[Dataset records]

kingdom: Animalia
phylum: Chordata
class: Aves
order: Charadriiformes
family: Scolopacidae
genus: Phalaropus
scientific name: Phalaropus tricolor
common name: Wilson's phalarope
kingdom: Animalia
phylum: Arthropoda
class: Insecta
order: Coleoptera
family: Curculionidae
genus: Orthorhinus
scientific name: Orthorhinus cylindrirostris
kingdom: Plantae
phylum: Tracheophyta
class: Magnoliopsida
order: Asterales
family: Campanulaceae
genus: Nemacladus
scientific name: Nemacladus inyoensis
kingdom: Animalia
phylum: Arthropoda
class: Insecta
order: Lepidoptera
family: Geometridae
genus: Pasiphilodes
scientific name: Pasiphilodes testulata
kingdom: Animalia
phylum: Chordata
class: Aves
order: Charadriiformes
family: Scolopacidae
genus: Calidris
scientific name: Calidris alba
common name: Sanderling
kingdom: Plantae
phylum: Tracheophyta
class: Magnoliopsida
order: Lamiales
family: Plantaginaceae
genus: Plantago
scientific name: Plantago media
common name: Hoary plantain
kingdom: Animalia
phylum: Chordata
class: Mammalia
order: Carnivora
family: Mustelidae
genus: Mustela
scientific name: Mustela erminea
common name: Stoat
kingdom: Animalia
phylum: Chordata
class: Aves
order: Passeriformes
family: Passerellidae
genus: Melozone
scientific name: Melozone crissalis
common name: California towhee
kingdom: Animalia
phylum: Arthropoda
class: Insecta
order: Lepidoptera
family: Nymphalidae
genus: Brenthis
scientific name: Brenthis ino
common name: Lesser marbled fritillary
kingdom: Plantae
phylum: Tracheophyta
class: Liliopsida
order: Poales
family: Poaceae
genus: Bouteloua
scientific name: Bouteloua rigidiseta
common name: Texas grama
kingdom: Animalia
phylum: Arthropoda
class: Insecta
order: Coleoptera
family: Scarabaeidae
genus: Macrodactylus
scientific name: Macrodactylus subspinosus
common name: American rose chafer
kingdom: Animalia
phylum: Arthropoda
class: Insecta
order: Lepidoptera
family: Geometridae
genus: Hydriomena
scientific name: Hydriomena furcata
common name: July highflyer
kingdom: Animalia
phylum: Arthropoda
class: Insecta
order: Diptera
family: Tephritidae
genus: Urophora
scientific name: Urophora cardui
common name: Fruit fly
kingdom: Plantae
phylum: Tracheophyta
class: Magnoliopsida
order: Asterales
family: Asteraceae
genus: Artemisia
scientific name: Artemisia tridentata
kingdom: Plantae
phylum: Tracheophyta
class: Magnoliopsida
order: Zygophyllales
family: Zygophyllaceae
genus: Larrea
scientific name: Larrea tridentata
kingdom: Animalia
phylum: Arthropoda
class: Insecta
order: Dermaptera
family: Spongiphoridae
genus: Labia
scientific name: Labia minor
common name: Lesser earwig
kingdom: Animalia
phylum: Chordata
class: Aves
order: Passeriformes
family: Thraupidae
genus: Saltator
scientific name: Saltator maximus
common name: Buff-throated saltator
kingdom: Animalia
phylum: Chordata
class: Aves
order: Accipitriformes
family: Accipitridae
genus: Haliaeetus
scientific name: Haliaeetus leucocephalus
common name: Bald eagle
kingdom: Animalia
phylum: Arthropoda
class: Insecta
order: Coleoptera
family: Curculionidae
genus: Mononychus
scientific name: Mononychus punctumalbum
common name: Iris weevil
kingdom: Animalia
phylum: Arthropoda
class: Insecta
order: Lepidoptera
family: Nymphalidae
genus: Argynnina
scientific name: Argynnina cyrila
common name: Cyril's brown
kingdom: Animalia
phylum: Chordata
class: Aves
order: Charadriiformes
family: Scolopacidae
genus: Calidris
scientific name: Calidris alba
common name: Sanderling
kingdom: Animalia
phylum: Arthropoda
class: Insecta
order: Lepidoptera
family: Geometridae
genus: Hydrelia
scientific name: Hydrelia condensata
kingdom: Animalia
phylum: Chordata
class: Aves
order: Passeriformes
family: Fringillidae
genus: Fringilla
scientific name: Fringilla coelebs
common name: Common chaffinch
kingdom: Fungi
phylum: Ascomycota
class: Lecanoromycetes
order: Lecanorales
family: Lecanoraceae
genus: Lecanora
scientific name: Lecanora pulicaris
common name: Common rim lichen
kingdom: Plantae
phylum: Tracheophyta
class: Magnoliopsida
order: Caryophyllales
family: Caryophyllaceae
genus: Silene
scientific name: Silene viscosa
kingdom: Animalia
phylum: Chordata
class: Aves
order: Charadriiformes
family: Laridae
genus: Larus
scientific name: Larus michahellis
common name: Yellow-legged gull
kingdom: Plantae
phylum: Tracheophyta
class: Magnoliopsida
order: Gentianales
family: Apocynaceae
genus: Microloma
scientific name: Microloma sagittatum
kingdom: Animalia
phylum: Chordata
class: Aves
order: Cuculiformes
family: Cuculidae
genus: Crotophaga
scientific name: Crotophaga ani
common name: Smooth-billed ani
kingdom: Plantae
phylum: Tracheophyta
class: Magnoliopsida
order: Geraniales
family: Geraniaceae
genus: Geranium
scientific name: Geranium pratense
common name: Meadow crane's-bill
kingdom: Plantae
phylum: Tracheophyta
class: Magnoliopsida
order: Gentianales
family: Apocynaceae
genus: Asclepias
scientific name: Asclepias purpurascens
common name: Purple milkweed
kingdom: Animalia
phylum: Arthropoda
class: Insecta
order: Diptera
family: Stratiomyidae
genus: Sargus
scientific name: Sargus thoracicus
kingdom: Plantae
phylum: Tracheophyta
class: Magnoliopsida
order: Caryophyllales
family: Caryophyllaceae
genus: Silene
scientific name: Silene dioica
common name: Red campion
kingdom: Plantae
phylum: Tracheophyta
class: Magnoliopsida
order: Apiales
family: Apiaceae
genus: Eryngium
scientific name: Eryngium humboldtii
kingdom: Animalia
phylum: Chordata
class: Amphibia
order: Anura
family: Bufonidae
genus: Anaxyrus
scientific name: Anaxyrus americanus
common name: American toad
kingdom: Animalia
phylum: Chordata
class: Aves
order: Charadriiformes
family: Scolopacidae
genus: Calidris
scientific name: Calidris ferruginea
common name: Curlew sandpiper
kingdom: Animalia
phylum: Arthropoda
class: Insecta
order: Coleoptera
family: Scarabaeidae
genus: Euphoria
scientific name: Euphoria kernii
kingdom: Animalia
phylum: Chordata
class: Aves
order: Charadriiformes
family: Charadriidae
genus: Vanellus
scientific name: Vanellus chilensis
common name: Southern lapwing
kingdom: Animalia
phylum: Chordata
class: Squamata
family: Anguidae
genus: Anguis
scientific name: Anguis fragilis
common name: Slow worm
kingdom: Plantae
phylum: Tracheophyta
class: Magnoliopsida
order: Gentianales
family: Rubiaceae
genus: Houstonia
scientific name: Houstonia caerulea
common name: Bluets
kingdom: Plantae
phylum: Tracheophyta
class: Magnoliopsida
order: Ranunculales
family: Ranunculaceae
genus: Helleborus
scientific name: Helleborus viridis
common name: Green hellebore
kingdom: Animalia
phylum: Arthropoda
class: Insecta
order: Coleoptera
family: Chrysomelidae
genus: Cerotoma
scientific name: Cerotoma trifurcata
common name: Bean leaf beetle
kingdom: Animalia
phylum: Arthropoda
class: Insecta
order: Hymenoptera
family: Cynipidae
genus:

__WHAT NEEDS TO BE DONE__.
Copy out the lines of the material word for word, starting at the line containing "genus: Larus" and ending at the line containing "scientific name: Geranium pratense", with both of those lines included.

__SOLUTION TO THE EXERCISE__.
genus: Larus
scientific name: Larus michahellis
common name: Yellow-legged gull
kingdom: Plantae
phylum: Tracheophyta
class: Magnoliopsida
order: Gentianales
family: Apocynaceae
genus: Microloma
scientific name: Microloma sagittatum
kingdom: Animalia
phylum: Chordata
class: Aves
order: Cuculiformes
family: Cuculidae
genus: Crotophaga
scientific name: Crotophaga ani
common name: Smooth-billed ani
kingdom: Plantae
phylum: Tracheophyta
class: Magnoliopsida
order: Geraniales
family: Geraniaceae
genus: Geranium
scientific name: Geranium pratense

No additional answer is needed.